Bapak Bupati Yang Begitu Gagah Dengan Lecana Yang Tergantung Di Dada Kiri
Sebagai Penutup isi surat ini, saya suguhkan potongan Materi si Abdur, peserta Stand Up Comedy Kompastv dengan judul 'Orasi dari Timur' beberapa waktu yang lalu. "Sudah 16 Tahun kita tertatih dalam Reformasi, Ditipu oleh para Politisi yang katanya memberikan Bukti bukan Janji. Tetapi begitu ada tangisan seorang minor dipelosok negeri, mereka sibuk mencari KOALISI bukan SOLUSI...!!!". Abdur ini adalah Peserta Stand up Comedy dari flores Timur yang dengan lantang menyuarakan suara Minor. Namun tetap saja tidak meraih juara 1, mungkin karena ia seorang dari Timur yang tidak dekat dengan wilayah kekuasaan (jakarta). Sama seperti saya yang tidak dekat dengan para Penguasa yang dekat dengan Bapak Bupati.... Aduh Mama Sayangeeeee........ 


Mungkin sekian dulu isi surat terbuka yang tak penting ini, Surat ini saya tulis di hari pertama dalam hitungan sisa 1 tahun masa jabatan Bapak.
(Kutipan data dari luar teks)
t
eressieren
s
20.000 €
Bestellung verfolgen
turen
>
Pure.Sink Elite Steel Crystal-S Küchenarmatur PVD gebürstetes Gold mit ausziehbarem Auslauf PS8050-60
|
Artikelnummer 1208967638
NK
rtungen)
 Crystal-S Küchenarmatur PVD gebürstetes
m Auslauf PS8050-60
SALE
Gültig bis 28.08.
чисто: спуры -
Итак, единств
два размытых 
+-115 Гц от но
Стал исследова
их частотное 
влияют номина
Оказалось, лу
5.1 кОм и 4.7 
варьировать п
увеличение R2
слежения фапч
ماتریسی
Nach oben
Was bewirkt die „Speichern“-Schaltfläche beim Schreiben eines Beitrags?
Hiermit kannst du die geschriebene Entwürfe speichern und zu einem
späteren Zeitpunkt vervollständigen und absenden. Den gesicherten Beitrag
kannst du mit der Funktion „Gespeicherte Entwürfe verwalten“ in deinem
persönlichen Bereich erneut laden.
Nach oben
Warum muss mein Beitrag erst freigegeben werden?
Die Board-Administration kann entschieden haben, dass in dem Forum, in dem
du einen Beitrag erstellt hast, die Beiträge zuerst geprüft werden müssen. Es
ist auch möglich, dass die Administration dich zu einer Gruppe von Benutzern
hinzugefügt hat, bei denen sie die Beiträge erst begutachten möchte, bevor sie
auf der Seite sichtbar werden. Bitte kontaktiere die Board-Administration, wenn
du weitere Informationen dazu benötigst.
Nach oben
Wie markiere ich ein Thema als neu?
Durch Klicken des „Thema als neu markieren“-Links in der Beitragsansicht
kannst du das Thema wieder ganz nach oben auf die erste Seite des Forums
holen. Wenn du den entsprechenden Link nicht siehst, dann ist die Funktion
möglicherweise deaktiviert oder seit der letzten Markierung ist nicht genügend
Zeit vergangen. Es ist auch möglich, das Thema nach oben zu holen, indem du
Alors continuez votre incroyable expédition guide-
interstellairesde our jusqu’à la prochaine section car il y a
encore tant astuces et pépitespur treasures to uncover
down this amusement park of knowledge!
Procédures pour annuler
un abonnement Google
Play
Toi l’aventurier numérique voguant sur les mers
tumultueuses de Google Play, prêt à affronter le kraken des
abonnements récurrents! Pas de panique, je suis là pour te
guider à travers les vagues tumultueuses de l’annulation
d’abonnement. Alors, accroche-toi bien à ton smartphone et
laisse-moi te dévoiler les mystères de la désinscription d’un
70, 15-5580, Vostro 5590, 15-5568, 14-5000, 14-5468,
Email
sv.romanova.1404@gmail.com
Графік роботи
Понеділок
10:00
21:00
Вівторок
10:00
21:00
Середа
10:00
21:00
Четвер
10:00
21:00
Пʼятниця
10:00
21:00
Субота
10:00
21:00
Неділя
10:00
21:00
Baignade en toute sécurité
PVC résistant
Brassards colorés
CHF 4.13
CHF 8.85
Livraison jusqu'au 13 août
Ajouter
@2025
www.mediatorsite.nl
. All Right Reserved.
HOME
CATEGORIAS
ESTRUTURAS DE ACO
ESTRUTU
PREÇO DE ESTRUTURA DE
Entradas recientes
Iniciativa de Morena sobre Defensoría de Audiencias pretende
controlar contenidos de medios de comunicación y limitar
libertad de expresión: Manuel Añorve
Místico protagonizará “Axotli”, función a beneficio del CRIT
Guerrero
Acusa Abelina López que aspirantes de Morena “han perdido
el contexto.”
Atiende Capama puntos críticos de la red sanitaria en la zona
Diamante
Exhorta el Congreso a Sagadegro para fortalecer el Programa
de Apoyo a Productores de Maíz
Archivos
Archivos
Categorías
Bila Bapak tidak berkenan, anggap saja surat ini hanyalah curhatan saya dengan layar monitor. Bila pun Bapak merasa ini bagian dari visi misi Bapak, tak perlu Bapak balas dan umbar-umbar dimedia cetak, media sosial apalagi media televise. Cukup Bapak ‘petik’ saja untuk menjadi catatan (yang mungkin) memiliki arti disaatnya nanti. Mohon maaf bila ada kata-kata yang tak berkenan, maklum, saya sendiri hanyalah Warga Biasa di Dana Mbojo yang sedang belajar menulis surat yang tak biasa untuk Tanah Air saya (Bima) yang Luar Biasa ini.

----------------- 
Hormat Saya
Dari Warga Dana Mbojo yang tak pernah sekalipun berjabat tangan dengan mu.

https://www.facebook.com/ranggababuju
-------------------
Dari Jauh di Tanah Sasak, 20 Juli 2014, Surat ini terkirim.